Sen Gerçekten Şereflisin
Ramazan Sayar
Mekke'de Rukane isminde bir çoban vardı. İri yarı ve çok kuvvetliydi. Çok iyi güreşirdi. Hiç kimse sırtını yere getiremiyordu.
Bir gün peygamber efendimiz mekke vadilerinden birinde bu çobanla karşılaştı. Kendisine:
"Ey Rukane sen hala İslam’ı kabul etmemekte direnecek misin?" buyurdu.
O da şöyle cevap verdi.
“Ben senin gerçekten hak peygamber olduğunu bilsem sana iman ederim. Seninle güreş tutalım. Sen beni yenersen sana iman ederim.”
Peygamber efendimiz:
"Ben seni yenersem söylediklerimin hak olduğunu kabul edecek misin?" diye sordu.
"Evet, sen beni yenersen ben ya müslüman olurum ya da şu koyunlar senin olur. Fakat ben seni yenecek olursam, sen de peygamberlik davasından vazgeçecek misin?"
Peygamber efendimiz:
"Haydi, kalk güreş tutalım." Buyurdu.
Rukane kendisinden emin bir şekilde kalktı. Peygamber Efendimiz O'nu tuttuğu gibi yere vurdu.
Rukane hiçbir şey anlayamamıştı.
"Bu olmadı. Tekrar bir daha tutalım." teklifinde bulundu.
Peygamber Efendimiz:
"Peki" buyurup tekrar tuttular.
Fakat güreş tutmaları ile Rukane yine hemen kendisini yerde buldu.
Rukane bu işe bir türlü mana veremiyordu. O'na göre bu olacak bir iş değildi. Üçüncü defa tekrar güreş tutmayı teklif etti.
Fakat nafile. Yine kendisini yerde buldu. Artık yeniden güreş tutma teklifinde bulunamadı. Sonra dedi ki:
"Vallahi bu iş şaşılacak bir iş.
Bugüne kadar benim sırtımı yere getiren olmadı. Benim gibi güçlü kuvvetli bir pehlivanı nasıl yıka biliyorsun?" anlamıyorum. “Sen gerçekten bir sihirbazsın”dedi.
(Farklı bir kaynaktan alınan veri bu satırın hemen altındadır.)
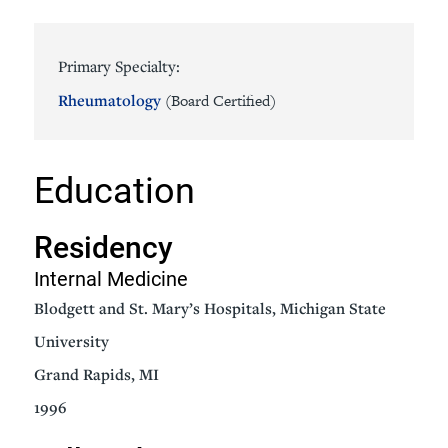
Primary Specialty:
Rheumatology
(Board Certified)
Education
Residency
Internal Medicine
Blodgett and St. Mary’s Hospitals, Michigan State
University
Grand Rapids, MI
1996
Sözünde durup iman şerefine nail olamadı. Peygamber Efendimiz sonra O'na buyurdu ki:
"Sana bundan daha tuhaf bir şey göstereyim. O zaman iman eder misin? "
“Nedir o?”
“Şu gördüğün ağacı çağıracağım. O da bana gelecektir.”
“Hadi çağır gelsin.”
Peygamber efendimiz, dallı, budaklı ağaca seslendi.
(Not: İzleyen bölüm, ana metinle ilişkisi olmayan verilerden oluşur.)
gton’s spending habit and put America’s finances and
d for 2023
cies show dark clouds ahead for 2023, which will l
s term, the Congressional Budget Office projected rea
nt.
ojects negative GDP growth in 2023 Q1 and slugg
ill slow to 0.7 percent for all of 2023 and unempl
"Ey ağaç Allah'ın izniyle yanıma gel."
Toprağı yırta yırta peygamber fendimizin yanına geldi.
Rukane: "Emrette tekrar yerine gitsin.” dedi.
Peygamber efendimiz:
“Ey ağaç Allah'ın izniyle yerine dön." buyurdu. Ağaç eski yerine döndü. Rukane:
"Doğrusu böyle sihir görmedim." deyip iman şerefine nail olamadı.
Peygamber efendimiz:
"Öyle ise koyunlarını alırım." buyurdu.
“Peki, bu hususta Kureyş'e ne diyeceksin?”
“Aramızdaki konuşmaları söyleyeceğim.”
“O zaman ben rezil rüsvay olmuş olurum."
Bu azılı kâfir sonra, peygamber efendimizi üzecek şeyler söyledi. Bunun üzerine Peygamber efendimiz:
"Koyunlarını da al git. Onlara ihtiyacım yok." buyurdu.
O da mahcup olup:
"Vallahi sen benden çok fazla faziletli ve şerefli bir insansın. Senin bu iyiliğini hiç kimse yapmaz." dedi.
Fakat samimi olmadığı için iman şerefine kavuşamadı.